RBAC vs ABAC | Which is better for your application?

Role-Based Access Control (RBAC) and Attribute-Based Access Control (ABAC) are two common methods of ensuring system users only have access to the resources they need to do their job. Access control is the second step in providing access to digital resources and always comes after user authentication.  While RBAC and ABAC have the same goal (making sure only those who need access to specific digital resources obtain access), they go about granting access in different ways.

The differences between RBAC and ABAC

The main difference between RBAC and ABAC is the methods they use to grant access. Role-based access relies on pre-defined roles that come with certain permissions attached. Attribute-based access is determined by certain user and resource characteristics. Let’s take a closer look at both.

Role-Based Access Control or RBAC

If your system uses RBAC, what a user can do once they login is determined by the “role” assigned to them by the system administrator. Each role comes with certain permissions attached and very few people in an organization will have a unique role assigned to them. 

Instead, roles are often assigned to everyone within a certain department or to people at different managerial levels. As people climb the ladder, or are transferred to different positions, they may be assigned a new role with new access permissions attached to it.

Attribute-Based Access Control or ABAC

Attribute-Based Access Control (ABAC) is a little more complicated than RBAC. With ABAC, access is permitted based on certain attributes of both the user and resource. User attributes can include the person’s job description, their department, their managerial level, their security clearance or other criteria. Other attributes include the time of day, the day of the week, the person’s location and the platform the person is using to attempt access. 

ABAC actually provides a high-degree of versatility and subtle control over system access.
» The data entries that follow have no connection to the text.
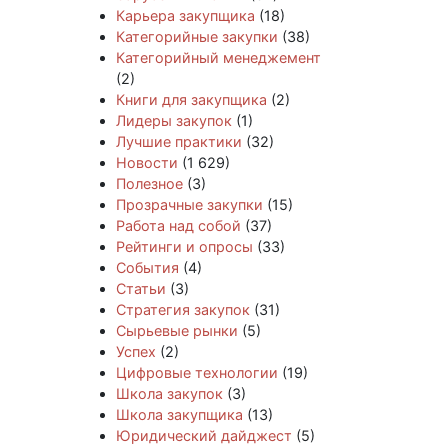
Карьера закупщика
(18)
Категорийные закупки
(38)
Категорийный менеджемент
(2)
Книги для закупщика
(2)
Лидеры закупок
(1)
Лучшие практики
(32)
Новости
(1 629)
Полезное
(3)
Прозрачные закупки
(15)
Работа над собой
(37)
Рейтинги и опросы
(33)
События
(4)
Статьи
(3)
Стратегия закупок
(31)
Сырьевые рынки
(5)
Успех
(2)
Цифровые технологии
(19)
Школа закупок
(3)
Школа закупщика
(13)
Юридический дайджест
(5)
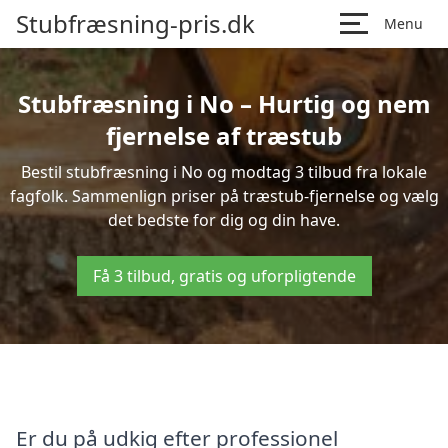
Stubfræsning-pris.dk
Menu
Stubfræsning i No – Hurtig og nem
fjernelse af træstub
Bestil stubfræsning i No og modtag 3 tilbud fra lokale
fagfolk. Sammenlign priser på træstub-fjernelse og vælg
det bedste for dig og din have.
Få 3 tilbud, gratis og uforpligtende
Er du på udkig efter professionel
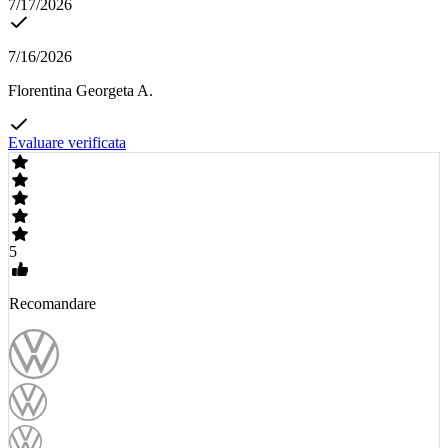
7/17/2026
7/16/2026
Florentina Georgeta A.
Evaluare verificata
5
Recomandare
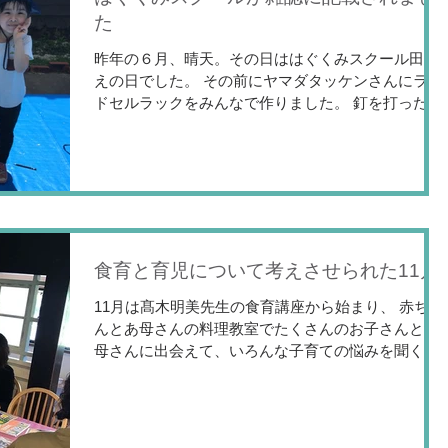
た
昨年の６月、晴天。その日ははぐくみスクール田植
えの日でした。 その前にヤマダタッケンさんにラン
ドセルラックをみんなで作りました。 釘を打った
り、ドリルで穴をあけたり。大人も難しい作業を子
供達は真剣なまなざしで 作り上げていきます。...
食育と育児について考えさせられた11月
11月は髙木明美先生の食育講座から始まり、 赤ちゃ
んとあ母さんの料理教室でたくさんのお子さんとお
母さんに出会えて、いろんな子育ての悩みを聞く機
会がありました。 さらに、いただき繕とのコラボで
よく知られているオリーブオイルの現状。...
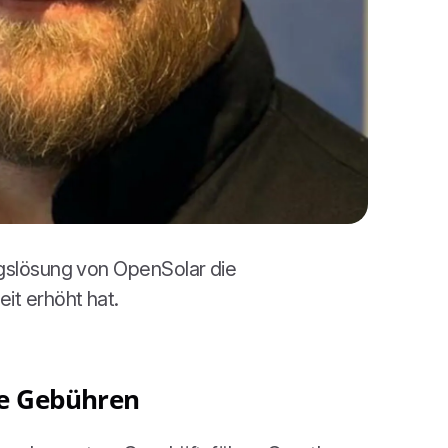
ngslösung von OpenSolar die
it erhöht hat.
e Gebühren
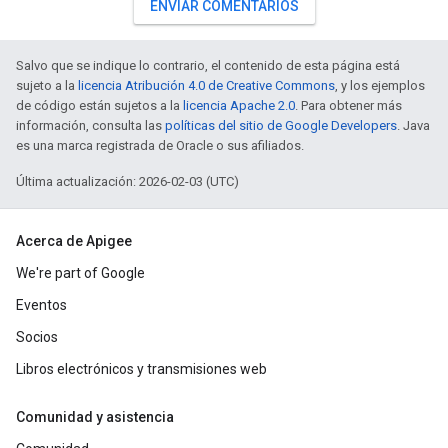
ENVIAR COMENTARIOS
Salvo que se indique lo contrario, el contenido de esta página está
sujeto a la
licencia Atribución 4.0 de Creative Commons
, y los ejemplos
de código están sujetos a la
licencia Apache 2.0
. Para obtener más
información, consulta las
políticas del sitio de Google Developers
. Java
es una marca registrada de Oracle o sus afiliados.
Última actualización: 2026-02-03 (UTC)
Acerca de Apigee
We're part of Google
Eventos
Socios
Libros electrónicos y transmisiones web
Comunidad y asistencia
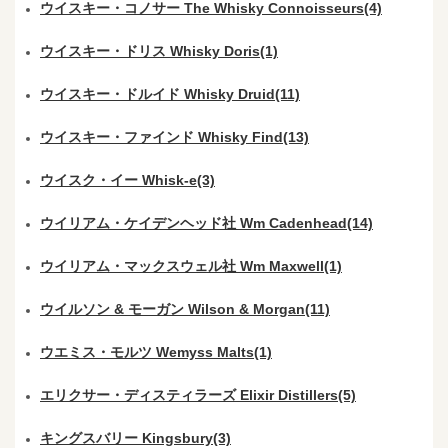
ウイスキー・コノサー The Whisky Connoisseurs(4)
ウイスキー・ドリス Whisky Doris(1)
ウイスキー・ドルイド Whisky Druid(11)
ウイスキー・ファインド Whisky Find(13)
ウイスク・イー Whisk-e(3)
ウイリアム・ケイデンヘッド社 Wm Cadenhead(14)
ウイリアム・マックスウェル社 Wm Maxwell(1)
ウイルソン & モーガン Wilson & Morgan(11)
ウエミス・モルツ Wemyss Malts(1)
エリクサー・ディスティラーズ Elixir Distillers(5)
キングスバリー Kingsbury(3)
For instance, the same person could be given access when logging in from their office PC but denied access if they attempt to login from home on their smartphone.

Which is better? RBAC or ABAC?

As with many things the only legitimate answer is… it depends. It depends on the type of data involved, the sensitivity of that data and a host of other considerations. As a general rule, RBAC is preferred when a well-defined user base is in play and ABAC is preferred when versatility and security are of paramount importance.